TAREFAS:
1/ Reproduza, do artigo sobre Hengqin, tudo o que vai desde "Texto Viviana Chan" até "resto da população.".
2/ Segundo o artigo sobre Hengqin, quantos centros de serviços comunitários a UGAMM opera atualmente na ilha?
3/ Escreva a continuação do artigo sobre Hengqin, começando logo após a última frase apresentada.

EXCERTO:

Serviços de apoio comunitário

Plantar sementes em Hengqin

Apoiar as famílias de Macau que optaram por se mudar para Hengqin é uma das razões que está a levar organizações de apoio comunitário da RAEM a estabelecer uma presença na ilha
A forte aposta no desenvolvimento de Hengqin está a tornar a zona cada vez mais atractiva aos olhos dos residentes de Macau, seja para viver ou apenas trabalhar. Acompanhando a tendência, organizações de Macau de apoio comunitário, como os “Kai Fong” e a Associação Geral das Mulheres, estão já a estabelecer uma presença na ilha

Texto Viviana Chan
Fotografia Ng Yuk Lin

Os serviços de apoio de cariz comunitário prestados por diversas associações de Macau têm vindo a registar um rápido crescimento nos últimos anos, com novas ofertas e uma rede mais ampla. Alguns grupos estão também a entrar em Hengqin, ao abrigo do modelo de “construção e administração conjunta” da ilha acordado entre a província de Guangdong e a Região Administrativa Especial de Macau (RAEM). O objectivo é não só servir os portadores de Bilhete de Identidade de Residente da RAEM aí a morar, mas também o resto da população.

A União Geral das Associações dos Moradores de Macau (UGAMM) – organização também conhecida por “Kai Fong” – opera actualmente um total de quatro centros de serviços comunitários em Hengqin: em meados do ano passado, todos os distritos de Hengqin já tinham acesso a algum tipo de serviço social prestado pela UGAMM. Também a Associação Geral das Mulheres de Macau estendeu os seus serviços de apoio familiar à ilha.

Foi há mais de uma década, em Agosto de 2009, que o Conselho de Estado da República Popular da China aprovou o “Plano de Desenvolvimento Geral de Hengqin”, nos termos do qual a ilha – na província de Guangdong, no município de Zhuhai – foi posicionada como uma área de demonstração de um novo modelo de cooperação entre Guangdong, Hong Kong e Macau. Essa integração entre Macau e Hengqin foi acelerada a partir de 2019, quando foram publicadas as “Linhas Gerais do Planeamento para o Desenvolvimento da Grande Baía Guangdong-Hong Kong-Macau”, pelo Comité Central do Partido Comunista Chinês e pelo Conselho de Estado. Seguiu-se, em Setembro de 2021, a promulgação pelo Governo Central do “Projecto Geral de Construção da Zona de Cooperação Aprofundada entre Guangdong e Macau em Hengqin” – a zona reflecte uma iniciativa sem precedentes, rumo a uma maior integração regional, ocupando a área total da ilha.

OS DADOS:

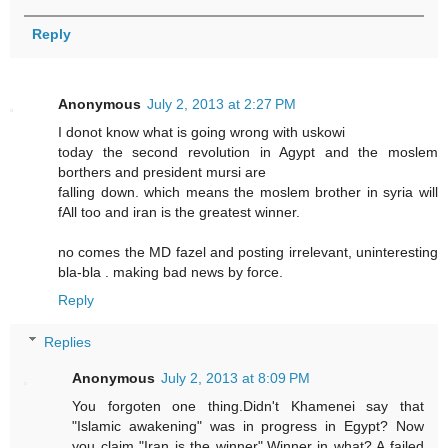
Reply
Anonymous
July 2, 2013 at 2:27 PM
I donot know what is going wrong with uskowi
today the second revolution in Agypt and the moslem
borthers and president mursi are
falling down. which means the moslem brother in syria will
fAll too and iran is the greatest winner.
no comes the MD fazel and posting irrelevant, uninteresting
bla-bla . making bad news by force.
Reply
Replies
Anonymous
July 2, 2013 at 8:09 PM
You forgoten one thing.Didn't Khamenei say that
"Islamic awakening" was in progress in Egypt? Now
you claim "Iran is the winner".Winner in what? A failed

RESPOSTAS:
1/
Texto Viviana Chan
Fotografia Ng Yuk Lin

Os serviços de apoio de cariz comunitário prestados por diversas associações de Macau têm vindo a registar um rápido crescimento nos últimos anos, com novas ofertas e uma rede mais ampla. Alguns grupos estão também a entrar em Hengqin, ao abrigo do modelo de “construção e administração conjunta” da ilha acordado entre a província de Guangdong e a Região Administrativa Especial de Macau (RAEM). O objectivo é não só servir os portadores de Bilhete de Identidade de Residente da RAEM aí a morar, mas também o resto da população.

2/ Quatro centros de serviços comunitários.

3/
Foi neste contexto de crescente proximidade que associações de Macau ligadas à prestação de serviços comunitários começaram a olhar para a oportunidade de estender o seu raio de acção a Hengqin. Com o nascimento da Zona de Cooperação Aprofundada, tudo se acelerou. O projecto geral referente à zona de cooperação salienta explicitamente o “reforço da cooperação” entre Guangdong e Macau no âmbito dos “assuntos sociais e da vida da população”, fazendo referência à articulação em áreas como a educação, saúde e serviços sociais, “alargando-se de forma eficaz o espaço de vida de boa qualidade” em Hengqin para os residentes de Macau. O documento menciona ainda a criação de um “mecanismo de cooperação de serviços sociais entre a zona de cooperação e Macau”, promovendo “a gestão comunitária e o desenvolvimento integrado de serviços” entre ambos os lados.

Papel pioneiro

A UGAMM tem estado na linha da frente no que toca a estender a outras cidades da Grande Baía os serviços de apoio comunitário que oferece em Macau. De acordo com o grupo, o objectivo é disponibilizar mais opções de acesso a quem procura a organização.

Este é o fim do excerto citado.